Beijing has decided that friendlier banks, ample office space and streamlined bureaucracy will set off an explosion of innovative entrepreneurialism, but this risks a serious misreading of history. Even the experience of industries boosters point to when they want to prove China has become a creative power—like smartphone technology and related applications, where Chinese innovation is as good as or better than that of any other country—don’t support current policies.

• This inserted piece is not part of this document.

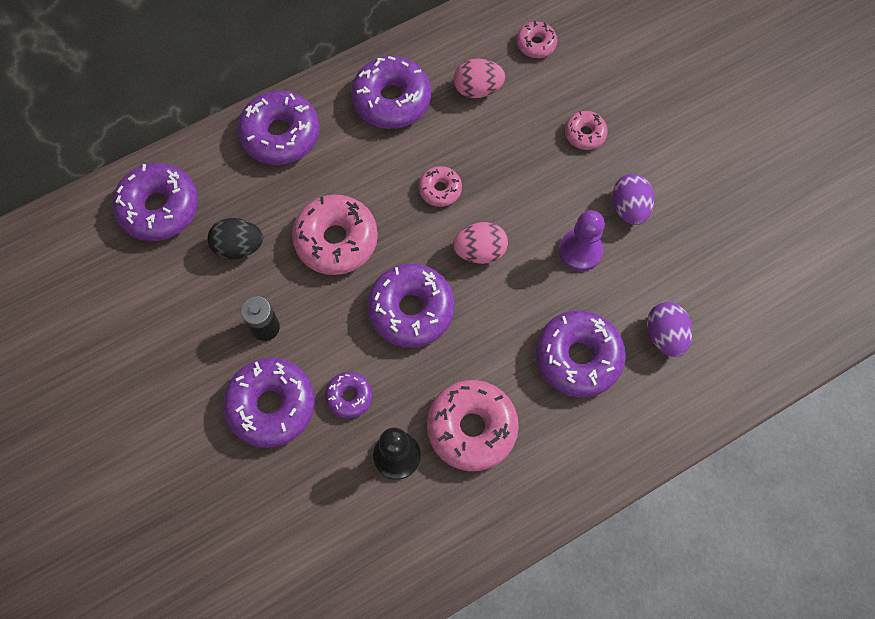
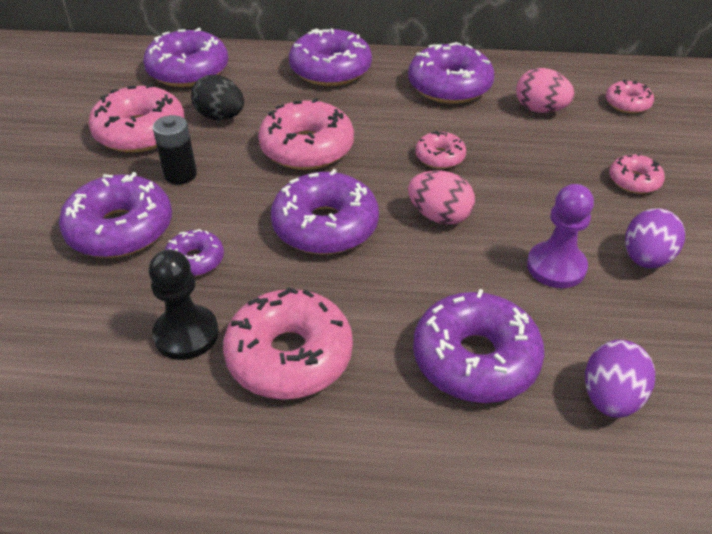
camera: 35 degrees right, 25 degrees down
(190, 304) = (140, 132): none -> pink donut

These policies hope to replicate China’s earlier policy-driven economic successes that resulted in the country’s surging manufacturing prowess, but these earlier successes tell us little about its potential to get innovation right. Centralized decision-making backed by ample credit can get factories built and railroads extended, but economies driven by innovation have required complex and delicate webs of interlocked institutions, including, beyond some point, benign neglect, and China’s limited successes merely confirm that China is no different.
Smartphone technology fostered creativity and innovation in part because the Chinese retail sector was so inefficient that, while policymakers worked out their plans for its improvement, entrepreneurs ignored them and simply leap-frogged into the future of internet shopping. The most creative of its artists benefitted from some amount of benign neglect. While the art establishment argued over which cultural stereotypes would best represent China, it was in the margins the establishment did not recognize as “Chinese” that young urban Chinese developed some of the most interesting music and fashion scenes in the world.
It is likely that if China becomes a power in science, technology and culture—which is not at all certain—it will continue to do so in unexpected ways. The complex and nebulous set of institutions that might foster creativity in China is unlikely to have the same structure that it does in the U.S., and is even more unlikely to be susceptible to policy management. Whether or not it emerges is an open question, and will inevitably rely in part on following the lead of its most creative sectors, something we will address in the next issue of this column.